1829 Maine gubernatorial election
| Party |  | Candidate | Votes | % |
|  | National Republican | Jonathan G. Hunton | 23,315 | 50.08% |
|  | Democratic | Samuel E. Smith | 22,991 | 49.39% |
|  | Write-in |  | 245 | 0.53% |
| Majority |  |  | 324 | 0.69% |
| Total votes |  |  | 46,551 | 100.00% |
|  | National Republican gain from Democratic-Republican |  |  |  |  |

== Aftermath ==
Governor Lincoln died in Augusta, Maine, on October 8, 1829, prior to the expiration of his term. Maine does not have a lieutenant governor so under the rules of succession the Presidents of the Maine Senate Nathan Cutler was sworn into office.
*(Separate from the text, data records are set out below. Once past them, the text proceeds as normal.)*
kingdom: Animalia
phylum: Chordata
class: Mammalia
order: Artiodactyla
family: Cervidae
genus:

However Cutler's term as President of the Senate expired on January 6, 1830 and the Maine Supreme Court ruled that Cutler's term as governor also expired. The election for a new President of the Senate was protracted due to several vacancies and an equal split of Democrats and National Republicans. Joshua Hall was elected to serve the remainder of the term until Hunton was sworn in on February 9, 1830.